▸ EXERCISE AIM
Using the data below, return the stretch from the line that contains "8: (239, 466, 0.84)" through the line that contains "56: (1219, 595, 11.04)", both included, exactly as it stands and nothing beyond it.

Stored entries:

§ §

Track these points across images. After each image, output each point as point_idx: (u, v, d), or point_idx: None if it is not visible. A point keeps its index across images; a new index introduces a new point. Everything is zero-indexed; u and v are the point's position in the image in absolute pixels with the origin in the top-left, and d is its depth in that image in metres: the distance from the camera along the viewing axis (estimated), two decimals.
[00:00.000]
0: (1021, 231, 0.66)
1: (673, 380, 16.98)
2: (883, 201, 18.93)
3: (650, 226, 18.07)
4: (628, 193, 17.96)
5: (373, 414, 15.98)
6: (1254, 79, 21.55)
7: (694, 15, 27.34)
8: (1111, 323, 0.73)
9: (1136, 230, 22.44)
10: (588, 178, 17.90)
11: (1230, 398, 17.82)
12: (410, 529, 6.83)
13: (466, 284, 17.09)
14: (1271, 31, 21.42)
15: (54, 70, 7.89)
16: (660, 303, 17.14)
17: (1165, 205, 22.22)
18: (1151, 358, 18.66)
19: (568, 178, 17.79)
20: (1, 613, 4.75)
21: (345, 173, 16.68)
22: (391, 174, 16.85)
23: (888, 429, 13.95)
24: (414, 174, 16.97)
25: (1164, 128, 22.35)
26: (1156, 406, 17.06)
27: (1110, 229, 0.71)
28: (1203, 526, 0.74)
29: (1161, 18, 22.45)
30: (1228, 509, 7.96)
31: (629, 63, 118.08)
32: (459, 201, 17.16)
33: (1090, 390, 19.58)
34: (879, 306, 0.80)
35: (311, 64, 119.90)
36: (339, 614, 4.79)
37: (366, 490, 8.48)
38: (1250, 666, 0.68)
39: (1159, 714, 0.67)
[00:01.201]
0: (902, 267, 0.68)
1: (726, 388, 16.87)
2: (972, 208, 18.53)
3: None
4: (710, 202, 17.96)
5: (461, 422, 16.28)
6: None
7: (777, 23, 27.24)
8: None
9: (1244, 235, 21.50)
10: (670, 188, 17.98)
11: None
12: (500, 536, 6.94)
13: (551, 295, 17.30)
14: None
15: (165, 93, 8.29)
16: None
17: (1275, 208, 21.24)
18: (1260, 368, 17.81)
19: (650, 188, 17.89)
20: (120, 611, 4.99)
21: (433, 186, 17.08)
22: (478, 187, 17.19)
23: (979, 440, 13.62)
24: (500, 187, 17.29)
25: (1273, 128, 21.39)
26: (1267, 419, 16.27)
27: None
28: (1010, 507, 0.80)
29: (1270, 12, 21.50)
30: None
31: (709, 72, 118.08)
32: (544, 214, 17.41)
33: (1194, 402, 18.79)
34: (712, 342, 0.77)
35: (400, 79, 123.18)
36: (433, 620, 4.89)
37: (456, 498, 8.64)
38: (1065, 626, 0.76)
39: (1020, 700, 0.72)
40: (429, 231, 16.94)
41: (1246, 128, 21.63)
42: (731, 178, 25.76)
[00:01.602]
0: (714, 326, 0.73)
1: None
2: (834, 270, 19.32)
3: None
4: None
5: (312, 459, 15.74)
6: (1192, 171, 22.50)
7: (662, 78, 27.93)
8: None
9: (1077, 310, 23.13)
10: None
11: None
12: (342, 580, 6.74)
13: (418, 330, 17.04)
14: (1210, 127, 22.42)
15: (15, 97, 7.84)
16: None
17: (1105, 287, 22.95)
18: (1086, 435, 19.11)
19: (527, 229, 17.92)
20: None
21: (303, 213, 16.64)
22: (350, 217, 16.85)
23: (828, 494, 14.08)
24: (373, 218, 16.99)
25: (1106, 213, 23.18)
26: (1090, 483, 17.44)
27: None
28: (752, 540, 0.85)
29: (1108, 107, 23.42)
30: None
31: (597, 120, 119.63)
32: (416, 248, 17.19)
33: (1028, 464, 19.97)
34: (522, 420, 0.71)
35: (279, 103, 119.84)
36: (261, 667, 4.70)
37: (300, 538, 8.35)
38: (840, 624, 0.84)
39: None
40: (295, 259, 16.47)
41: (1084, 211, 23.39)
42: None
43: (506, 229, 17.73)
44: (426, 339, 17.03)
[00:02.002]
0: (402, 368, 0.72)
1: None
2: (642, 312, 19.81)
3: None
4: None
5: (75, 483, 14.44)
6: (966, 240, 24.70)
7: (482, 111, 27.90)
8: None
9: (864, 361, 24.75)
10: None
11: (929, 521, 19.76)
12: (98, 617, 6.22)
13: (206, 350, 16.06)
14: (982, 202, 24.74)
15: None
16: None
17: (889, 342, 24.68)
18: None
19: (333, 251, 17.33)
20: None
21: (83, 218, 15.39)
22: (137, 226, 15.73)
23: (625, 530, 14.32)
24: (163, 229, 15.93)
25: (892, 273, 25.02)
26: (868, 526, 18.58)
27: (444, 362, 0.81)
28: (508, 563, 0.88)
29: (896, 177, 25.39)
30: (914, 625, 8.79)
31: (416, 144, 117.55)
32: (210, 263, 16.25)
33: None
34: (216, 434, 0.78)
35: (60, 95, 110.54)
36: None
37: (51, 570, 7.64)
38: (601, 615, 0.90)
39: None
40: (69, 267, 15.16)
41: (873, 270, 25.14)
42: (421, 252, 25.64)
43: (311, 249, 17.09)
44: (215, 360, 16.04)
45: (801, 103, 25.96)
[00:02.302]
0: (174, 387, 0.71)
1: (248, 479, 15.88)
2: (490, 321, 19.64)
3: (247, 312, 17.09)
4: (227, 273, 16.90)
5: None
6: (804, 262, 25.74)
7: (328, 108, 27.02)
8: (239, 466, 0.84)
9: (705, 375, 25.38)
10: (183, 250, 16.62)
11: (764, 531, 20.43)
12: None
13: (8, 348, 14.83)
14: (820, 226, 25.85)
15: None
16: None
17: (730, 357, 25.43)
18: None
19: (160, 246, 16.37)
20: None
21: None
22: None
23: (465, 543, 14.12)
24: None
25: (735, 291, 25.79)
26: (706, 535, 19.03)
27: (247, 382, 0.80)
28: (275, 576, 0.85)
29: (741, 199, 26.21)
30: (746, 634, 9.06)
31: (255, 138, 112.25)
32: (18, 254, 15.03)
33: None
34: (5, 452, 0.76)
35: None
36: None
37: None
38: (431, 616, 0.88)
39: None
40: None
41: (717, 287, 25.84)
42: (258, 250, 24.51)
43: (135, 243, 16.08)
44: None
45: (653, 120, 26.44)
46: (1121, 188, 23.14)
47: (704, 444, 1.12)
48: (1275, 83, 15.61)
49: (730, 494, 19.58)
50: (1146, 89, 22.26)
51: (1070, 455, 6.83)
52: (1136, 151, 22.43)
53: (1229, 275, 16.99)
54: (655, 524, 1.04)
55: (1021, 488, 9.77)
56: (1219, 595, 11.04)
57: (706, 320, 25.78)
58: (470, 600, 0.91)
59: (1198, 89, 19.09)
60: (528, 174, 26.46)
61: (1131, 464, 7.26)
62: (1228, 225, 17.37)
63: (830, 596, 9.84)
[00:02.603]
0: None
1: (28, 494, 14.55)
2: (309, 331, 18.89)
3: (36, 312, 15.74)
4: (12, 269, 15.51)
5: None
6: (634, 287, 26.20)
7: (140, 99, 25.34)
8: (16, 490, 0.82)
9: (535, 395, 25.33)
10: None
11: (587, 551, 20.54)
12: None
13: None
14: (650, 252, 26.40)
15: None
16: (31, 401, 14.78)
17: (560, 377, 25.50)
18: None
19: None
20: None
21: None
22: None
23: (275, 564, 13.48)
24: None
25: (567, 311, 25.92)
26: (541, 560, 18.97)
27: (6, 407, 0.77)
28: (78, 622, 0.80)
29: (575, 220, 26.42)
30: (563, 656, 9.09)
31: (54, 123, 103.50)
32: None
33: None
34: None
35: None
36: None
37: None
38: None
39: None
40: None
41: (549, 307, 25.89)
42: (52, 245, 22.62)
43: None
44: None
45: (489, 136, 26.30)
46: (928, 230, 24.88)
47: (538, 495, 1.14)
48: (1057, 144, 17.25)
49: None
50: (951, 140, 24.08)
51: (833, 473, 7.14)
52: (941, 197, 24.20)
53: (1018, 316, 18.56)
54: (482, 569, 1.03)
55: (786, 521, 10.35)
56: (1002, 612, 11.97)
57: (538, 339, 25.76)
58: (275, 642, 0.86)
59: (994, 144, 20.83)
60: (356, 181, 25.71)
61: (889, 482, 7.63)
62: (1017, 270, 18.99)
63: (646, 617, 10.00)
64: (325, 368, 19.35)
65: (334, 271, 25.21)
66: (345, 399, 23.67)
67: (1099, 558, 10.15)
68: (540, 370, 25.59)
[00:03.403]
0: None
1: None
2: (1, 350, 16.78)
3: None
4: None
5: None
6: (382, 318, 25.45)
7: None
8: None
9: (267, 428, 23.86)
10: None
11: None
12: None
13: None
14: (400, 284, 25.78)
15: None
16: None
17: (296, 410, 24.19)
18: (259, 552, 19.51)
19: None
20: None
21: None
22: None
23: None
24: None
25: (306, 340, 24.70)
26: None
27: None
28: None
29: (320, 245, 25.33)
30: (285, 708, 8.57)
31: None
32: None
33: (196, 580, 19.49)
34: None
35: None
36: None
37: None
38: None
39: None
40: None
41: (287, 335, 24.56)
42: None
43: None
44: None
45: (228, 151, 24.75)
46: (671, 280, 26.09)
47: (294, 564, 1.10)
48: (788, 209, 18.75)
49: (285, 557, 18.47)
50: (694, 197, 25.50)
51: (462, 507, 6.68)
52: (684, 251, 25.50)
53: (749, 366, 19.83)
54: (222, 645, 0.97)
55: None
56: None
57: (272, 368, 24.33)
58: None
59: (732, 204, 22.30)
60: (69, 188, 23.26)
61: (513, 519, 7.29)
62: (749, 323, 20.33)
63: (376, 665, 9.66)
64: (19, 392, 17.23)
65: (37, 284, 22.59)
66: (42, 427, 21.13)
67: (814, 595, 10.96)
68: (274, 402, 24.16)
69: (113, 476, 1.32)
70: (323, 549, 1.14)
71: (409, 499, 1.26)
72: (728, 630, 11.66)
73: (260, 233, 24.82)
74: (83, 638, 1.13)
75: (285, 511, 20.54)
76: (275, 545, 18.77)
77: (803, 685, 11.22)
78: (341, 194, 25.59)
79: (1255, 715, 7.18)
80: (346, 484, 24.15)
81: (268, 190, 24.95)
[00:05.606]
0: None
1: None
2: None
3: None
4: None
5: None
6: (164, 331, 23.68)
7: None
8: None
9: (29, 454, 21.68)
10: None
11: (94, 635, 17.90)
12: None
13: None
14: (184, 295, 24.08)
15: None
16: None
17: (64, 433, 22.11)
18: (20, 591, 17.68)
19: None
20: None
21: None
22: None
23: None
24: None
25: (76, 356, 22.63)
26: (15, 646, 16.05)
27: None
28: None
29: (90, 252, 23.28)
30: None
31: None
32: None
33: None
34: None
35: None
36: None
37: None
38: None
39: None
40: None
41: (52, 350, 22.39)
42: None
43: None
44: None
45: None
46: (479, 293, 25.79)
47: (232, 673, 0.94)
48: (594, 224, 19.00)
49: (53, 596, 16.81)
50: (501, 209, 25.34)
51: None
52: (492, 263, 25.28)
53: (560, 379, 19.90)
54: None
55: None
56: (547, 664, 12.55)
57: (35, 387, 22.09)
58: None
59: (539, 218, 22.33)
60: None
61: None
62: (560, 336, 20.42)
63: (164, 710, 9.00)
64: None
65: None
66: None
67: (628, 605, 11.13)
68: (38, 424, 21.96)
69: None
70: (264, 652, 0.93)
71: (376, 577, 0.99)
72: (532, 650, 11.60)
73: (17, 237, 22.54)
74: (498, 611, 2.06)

§ §

▸ RESULT BELOW
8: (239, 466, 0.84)
9: (705, 375, 25.38)
10: (183, 250, 16.62)
11: (764, 531, 20.43)
12: None
13: (8, 348, 14.83)
14: (820, 226, 25.85)
15: None
16: None
17: (730, 357, 25.43)
18: None
19: (160, 246, 16.37)
20: None
21: None
22: None
23: (465, 543, 14.12)
24: None
25: (735, 291, 25.79)
26: (706, 535, 19.03)
27: (247, 382, 0.80)
28: (275, 576, 0.85)
29: (741, 199, 26.21)
30: (746, 634, 9.06)
31: (255, 138, 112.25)
32: (18, 254, 15.03)
33: None
34: (5, 452, 0.76)
35: None
36: None
37: None
38: (431, 616, 0.88)
39: None
40: None
41: (717, 287, 25.84)
42: (258, 250, 24.51)
43: (135, 243, 16.08)
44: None
45: (653, 120, 26.44)
46: (1121, 188, 23.14)
47: (704, 444, 1.12)
48: (1275, 83, 15.61)
49: (730, 494, 19.58)
50: (1146, 89, 22.26)
51: (1070, 455, 6.83)
52: (1136, 151, 22.43)
53: (1229, 275, 16.99)
54: (655, 524, 1.04)
55: (1021, 488, 9.77)
56: (1219, 595, 11.04)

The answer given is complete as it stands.